Fossil fuel use has enabled many of modern civilization’s comforts and conveniences, but it has also exacted a terrible public health toll. Experts have long understood that air pollution from the burning of fossil fuels contributes to many serious health problems, like asthma, heart disease and cancer. More recently, research has shown that air pollution harms our brains and our mental abilities too—especially among children (including unborn babies), the elderly, and people living in poverty.
For children, these harms include delays in development, reduced IQ, attention deficits, learning difficulties, behavioral problems, and autism, even when the exposure occurs before birth. In older adults, exposure to air pollution can contribute to dementia and possibly Alzheimer’s Disease. People living in poverty are often most exposed to air pollution, because of where they work and live.
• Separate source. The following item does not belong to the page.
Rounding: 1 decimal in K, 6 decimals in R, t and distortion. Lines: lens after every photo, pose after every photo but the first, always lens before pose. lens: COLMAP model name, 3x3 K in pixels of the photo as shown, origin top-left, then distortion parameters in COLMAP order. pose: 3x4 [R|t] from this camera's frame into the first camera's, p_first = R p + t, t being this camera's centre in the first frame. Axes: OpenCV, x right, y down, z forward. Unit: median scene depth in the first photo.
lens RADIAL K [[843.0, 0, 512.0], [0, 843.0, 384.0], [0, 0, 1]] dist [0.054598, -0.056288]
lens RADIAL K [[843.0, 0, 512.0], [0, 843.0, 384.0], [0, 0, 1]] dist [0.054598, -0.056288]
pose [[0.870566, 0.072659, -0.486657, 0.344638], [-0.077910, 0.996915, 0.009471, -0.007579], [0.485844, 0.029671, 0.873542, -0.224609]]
Previous research suggests that many Americans are unaware of the myriad ways in which air pollution from fossil fuels harms our health. For example, only about half (55%) of Americans are able to name a single health impact, and the most frequently cited health effects are general (e.g., breathing problems) rather specific conditions (e.g., asthma, COPD). Notably, only one percent of Americans cited neurological problems.
A large body of evidence suggests that a transition away from fossil fuels toward a clean energy economy will dramatically improve public health. Thus, a key question becomes: what is the best way to build public support for a clean energy economy?
We set out to answer this question by identifying specific evidence-based messages about the health effects of air pollution from fossil fuels that are the most concerning to Americans. Additionally, we sought to ascertain whether exposure to such messages would cause changes in people’s attitudes and behavioral intentions in a manner consistent with support for a transition to clean energy.
Participants were most concerned about the potential harm to children’s brains.
To do this, we surveyed a large, demographically-diverse group of American adults (n=1644) and asked them to rank a set of ten different statements about the health effects of air pollution from fossil fuels in terms of which ones were the most and least concerning to them. We also assessed the cumulative impact of reading the ten statements by measuring participants’ attitudes about air pollution, fossil fuels, and clean energy both before and after the ranking task.
We found that the harms to older adults’ brains as well as the more well-established harms associated with asthma, heart disease and cancer were of concern, but our participants were most concerned about the potential harm to children’s brains. What’s more, this general pattern of results was largely consistent across a number of partisan and demographic subgroups, even among older adults and those living in low-income households.
After the ranking exercise, Republicans, Independents, and Democrats alike exhibited increases in perceived health harm of air pollution and fossil fuels, a desire for more clean energy, and intention to engage in consumer advocacy to support clean energy.
Our research findings are not unique; other teams of researchers are reaching similar conclusions. In total, these studies provide strong evidence of the value of communicating about the health effects associated with burning fossil fuels.
Efforts to communicate about the harms of air pollution to heart and lung disease and cancer are reasonably well-established— thanks to the efforts of the American Lung Association and others—and should be continued. Efforts should now be organized to communicate about the harmful effects of burning fossil fuels on our brains, particularly the neurodevelopmental impacts on babies and children.
Health messages have great potential to help the public and policymakers understand what’s really at stake.
Health professionals and health organizations are the ideal messengers to be leading these public engagement efforts, because doctors, nurses, pharmacists and other professionals are among the most trusted members of every community.
Health messages about air pollution and fossil fuels—delivered repeatedly in clear terms by a variety of trusted health professionals—have great potential to help the public and policymakers understand what’s really at stake.
They also have the potential to involve important new stakeholders and other trusted voices—like groups concerned about the wellbeing of babies before birth—who have not traditionally been involved in the campaign to clean our air. This public engagement strategy offers the very real possibility of breaking through the political gridlock for the benefit everyone’s health.